DESCRIPTION OF THE TASK: Starting at the line holding "45: (71, 404, 39.40)" and finishing at the line holding "4: (109, 515, 27.38)", transcribe the material exactly, keeping both ends but no pictures.

Top of PROVIDED RECORDS

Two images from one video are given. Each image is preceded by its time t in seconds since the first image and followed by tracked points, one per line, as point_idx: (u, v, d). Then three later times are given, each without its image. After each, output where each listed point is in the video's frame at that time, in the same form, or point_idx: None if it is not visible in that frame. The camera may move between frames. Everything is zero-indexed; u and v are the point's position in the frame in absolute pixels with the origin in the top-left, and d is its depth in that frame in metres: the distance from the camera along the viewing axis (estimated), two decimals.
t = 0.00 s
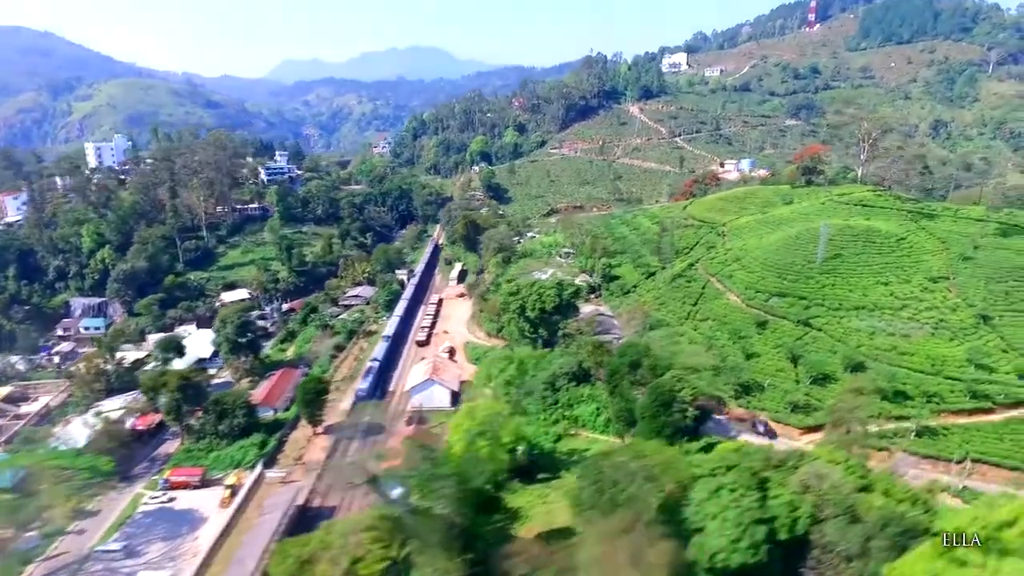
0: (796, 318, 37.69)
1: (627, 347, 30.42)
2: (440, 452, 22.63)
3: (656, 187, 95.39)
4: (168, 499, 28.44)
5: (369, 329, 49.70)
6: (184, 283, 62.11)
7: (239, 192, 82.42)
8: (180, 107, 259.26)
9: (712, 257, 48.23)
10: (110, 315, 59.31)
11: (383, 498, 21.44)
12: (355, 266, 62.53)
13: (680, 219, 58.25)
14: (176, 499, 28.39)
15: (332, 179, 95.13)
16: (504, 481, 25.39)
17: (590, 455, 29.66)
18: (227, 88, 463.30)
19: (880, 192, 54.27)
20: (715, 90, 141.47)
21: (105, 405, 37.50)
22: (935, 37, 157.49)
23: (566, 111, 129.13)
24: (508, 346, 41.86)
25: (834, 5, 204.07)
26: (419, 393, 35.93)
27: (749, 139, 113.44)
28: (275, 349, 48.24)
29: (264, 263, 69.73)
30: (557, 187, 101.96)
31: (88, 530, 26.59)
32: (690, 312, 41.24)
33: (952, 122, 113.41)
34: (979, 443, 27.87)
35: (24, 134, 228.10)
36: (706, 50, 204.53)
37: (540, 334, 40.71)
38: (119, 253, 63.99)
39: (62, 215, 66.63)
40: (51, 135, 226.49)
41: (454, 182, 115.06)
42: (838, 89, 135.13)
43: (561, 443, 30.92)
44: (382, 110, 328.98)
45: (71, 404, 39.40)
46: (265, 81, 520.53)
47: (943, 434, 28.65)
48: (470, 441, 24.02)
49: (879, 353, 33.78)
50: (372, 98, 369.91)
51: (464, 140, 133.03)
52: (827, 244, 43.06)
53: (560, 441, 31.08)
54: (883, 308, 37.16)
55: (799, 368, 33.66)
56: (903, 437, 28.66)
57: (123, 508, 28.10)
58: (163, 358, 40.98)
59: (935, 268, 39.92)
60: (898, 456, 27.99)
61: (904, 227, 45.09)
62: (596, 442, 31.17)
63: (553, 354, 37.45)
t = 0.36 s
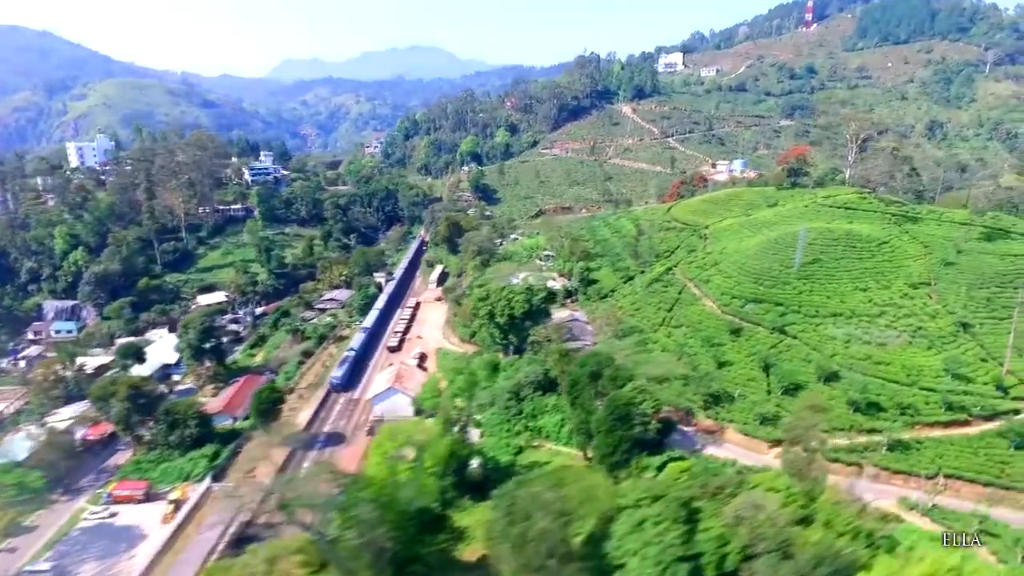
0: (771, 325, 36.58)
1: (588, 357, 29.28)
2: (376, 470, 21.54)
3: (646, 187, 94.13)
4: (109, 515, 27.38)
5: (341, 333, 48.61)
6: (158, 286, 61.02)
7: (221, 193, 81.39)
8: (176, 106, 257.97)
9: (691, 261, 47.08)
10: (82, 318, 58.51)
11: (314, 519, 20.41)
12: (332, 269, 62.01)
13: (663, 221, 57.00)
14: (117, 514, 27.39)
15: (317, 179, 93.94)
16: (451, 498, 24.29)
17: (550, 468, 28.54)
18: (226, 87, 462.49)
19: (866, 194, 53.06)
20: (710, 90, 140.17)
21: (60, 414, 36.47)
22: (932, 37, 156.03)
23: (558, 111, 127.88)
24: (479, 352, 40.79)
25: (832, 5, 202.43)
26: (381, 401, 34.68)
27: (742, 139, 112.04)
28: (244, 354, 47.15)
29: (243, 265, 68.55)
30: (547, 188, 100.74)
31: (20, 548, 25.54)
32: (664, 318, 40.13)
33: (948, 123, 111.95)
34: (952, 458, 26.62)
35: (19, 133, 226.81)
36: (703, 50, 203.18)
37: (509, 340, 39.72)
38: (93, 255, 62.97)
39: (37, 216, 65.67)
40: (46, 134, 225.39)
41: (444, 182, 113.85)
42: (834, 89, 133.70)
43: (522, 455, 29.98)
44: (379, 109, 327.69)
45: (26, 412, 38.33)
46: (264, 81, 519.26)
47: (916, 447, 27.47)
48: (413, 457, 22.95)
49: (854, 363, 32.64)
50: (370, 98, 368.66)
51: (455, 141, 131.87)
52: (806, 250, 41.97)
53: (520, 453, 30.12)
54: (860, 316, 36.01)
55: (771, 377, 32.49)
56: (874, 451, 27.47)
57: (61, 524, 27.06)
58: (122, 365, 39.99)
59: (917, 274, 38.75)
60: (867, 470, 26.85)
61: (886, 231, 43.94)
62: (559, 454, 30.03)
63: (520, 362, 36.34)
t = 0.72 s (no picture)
0: (762, 328, 36.18)
1: (574, 361, 28.87)
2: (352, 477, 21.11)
3: (642, 188, 93.62)
4: (86, 521, 26.99)
5: (330, 335, 48.22)
6: (149, 287, 60.55)
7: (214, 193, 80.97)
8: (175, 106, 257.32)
9: (684, 262, 46.62)
10: (72, 319, 58.04)
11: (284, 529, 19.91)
12: (324, 270, 61.57)
13: (656, 223, 56.47)
14: (95, 521, 27.03)
15: (312, 179, 93.42)
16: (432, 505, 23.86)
17: (535, 473, 28.14)
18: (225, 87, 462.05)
19: (860, 194, 52.50)
20: (708, 90, 139.61)
21: (43, 419, 36.12)
22: (931, 37, 155.43)
23: (555, 111, 127.36)
24: (469, 355, 40.37)
25: (831, 4, 201.67)
26: (366, 404, 34.46)
27: (740, 139, 111.47)
28: (232, 356, 46.72)
29: (235, 266, 68.03)
30: (543, 188, 100.28)
31: None
32: (655, 320, 39.70)
33: (948, 123, 111.42)
34: (943, 464, 26.13)
35: (17, 133, 225.95)
36: (702, 50, 202.67)
37: (497, 342, 39.38)
38: (83, 256, 62.56)
39: (27, 217, 65.27)
40: (44, 134, 224.87)
41: (440, 183, 113.41)
42: (832, 89, 133.08)
43: (507, 460, 29.80)
44: (378, 109, 327.09)
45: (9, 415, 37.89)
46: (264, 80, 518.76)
47: (908, 452, 27.09)
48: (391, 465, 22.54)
49: (845, 366, 32.27)
50: (369, 97, 368.05)
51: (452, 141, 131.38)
52: (798, 252, 41.58)
53: (506, 458, 29.93)
54: (852, 319, 35.58)
55: (760, 381, 32.07)
56: (864, 457, 26.97)
57: (38, 532, 26.66)
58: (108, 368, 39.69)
59: (910, 276, 38.29)
60: (857, 476, 26.35)
61: (881, 233, 43.52)
62: (545, 458, 29.64)
63: (508, 366, 36.03)
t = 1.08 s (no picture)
0: (756, 330, 35.87)
1: (564, 364, 28.52)
2: (333, 485, 20.42)
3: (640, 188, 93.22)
4: (70, 526, 26.71)
5: (323, 336, 47.92)
6: (142, 288, 60.17)
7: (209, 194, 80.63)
8: (173, 106, 256.73)
9: (678, 263, 46.26)
10: (65, 320, 57.76)
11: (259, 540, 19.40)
12: (318, 271, 61.20)
13: (652, 223, 56.08)
14: (78, 526, 26.70)
15: (308, 180, 93.05)
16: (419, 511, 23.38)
17: (525, 478, 27.84)
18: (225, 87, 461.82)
19: (857, 194, 52.09)
20: (706, 90, 139.18)
21: (31, 421, 35.84)
22: (930, 37, 155.08)
23: (552, 111, 126.95)
24: (461, 357, 40.01)
25: (830, 4, 201.22)
26: (356, 407, 34.34)
27: (738, 139, 111.02)
28: (224, 358, 46.37)
29: (229, 267, 67.62)
30: (540, 188, 99.93)
31: None
32: (649, 322, 39.35)
33: (946, 124, 111.11)
34: (937, 469, 25.85)
35: (16, 133, 224.84)
36: (701, 49, 202.42)
37: (489, 344, 39.06)
38: (76, 256, 62.21)
39: (20, 218, 64.93)
40: (42, 133, 224.37)
41: (437, 183, 113.07)
42: (831, 89, 132.65)
43: (497, 464, 29.50)
44: (377, 108, 326.66)
45: None
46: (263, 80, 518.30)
47: (901, 456, 26.77)
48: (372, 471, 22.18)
49: (839, 369, 31.96)
50: (368, 97, 367.67)
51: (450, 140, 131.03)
52: (792, 254, 41.24)
53: (495, 463, 29.64)
54: (846, 321, 35.27)
55: (754, 384, 31.74)
56: (857, 461, 26.68)
57: (20, 537, 26.41)
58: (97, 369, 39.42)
59: (906, 277, 37.98)
60: (850, 481, 26.04)
61: (877, 234, 43.22)
62: (535, 462, 29.35)
63: (499, 368, 35.77)
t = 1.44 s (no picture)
0: (750, 332, 35.53)
1: (554, 367, 28.23)
2: (308, 493, 20.37)
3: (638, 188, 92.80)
4: (52, 531, 26.51)
5: (315, 338, 47.57)
6: (136, 288, 59.91)
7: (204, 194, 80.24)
8: (172, 106, 256.21)
9: (673, 265, 45.91)
10: (57, 321, 57.45)
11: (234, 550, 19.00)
12: (311, 272, 60.89)
13: (647, 224, 55.66)
14: (61, 531, 26.47)
15: (304, 180, 92.64)
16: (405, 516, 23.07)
17: (515, 482, 27.52)
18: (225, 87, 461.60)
19: (854, 195, 51.63)
20: (705, 90, 138.69)
21: (18, 423, 35.51)
22: (929, 37, 154.63)
23: (550, 111, 126.50)
24: (453, 359, 39.62)
25: (829, 4, 200.69)
26: (345, 410, 34.20)
27: (737, 139, 110.49)
28: (215, 360, 46.03)
29: (224, 267, 67.26)
30: (537, 188, 99.53)
31: None
32: (643, 324, 39.03)
33: (946, 124, 110.64)
34: (931, 474, 25.50)
35: (15, 133, 224.00)
36: (700, 50, 201.96)
37: (481, 346, 38.74)
38: (69, 257, 61.87)
39: (12, 218, 64.56)
40: (41, 133, 223.81)
41: (434, 183, 112.68)
42: (830, 89, 132.09)
43: (486, 468, 29.18)
44: (376, 108, 326.26)
45: None
46: (262, 80, 517.83)
47: (895, 461, 26.44)
48: (352, 477, 21.64)
49: (832, 372, 31.61)
50: (367, 97, 367.22)
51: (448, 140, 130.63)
52: (787, 255, 40.89)
53: (485, 467, 29.31)
54: (841, 323, 34.90)
55: (747, 387, 31.39)
56: (850, 466, 26.33)
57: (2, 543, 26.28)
58: (86, 371, 39.18)
59: (901, 279, 37.61)
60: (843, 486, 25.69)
61: (873, 235, 42.85)
62: (525, 466, 29.01)
63: (490, 370, 35.46)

Bottom of PROVIDED RECORDS

PROBLEM SOLUTION:
45: (71, 404, 39.40)
46: (265, 81, 520.53)
47: (943, 434, 28.65)
48: (470, 441, 24.02)
49: (879, 353, 33.78)
50: (372, 98, 369.91)
51: (464, 140, 133.03)
52: (827, 244, 43.06)
53: (560, 441, 31.08)
54: (883, 308, 37.16)
55: (799, 368, 33.66)
56: (903, 437, 28.66)
57: (123, 508, 28.10)
58: (163, 358, 40.98)
59: (935, 268, 39.92)
60: (898, 456, 27.99)
61: (904, 227, 45.09)
62: (596, 442, 31.17)
63: (553, 354, 37.45)
t = 0.36 s
0: (771, 325, 36.58)
1: (588, 357, 29.28)
2: (376, 470, 21.54)
3: (646, 187, 94.13)
4: (109, 515, 27.38)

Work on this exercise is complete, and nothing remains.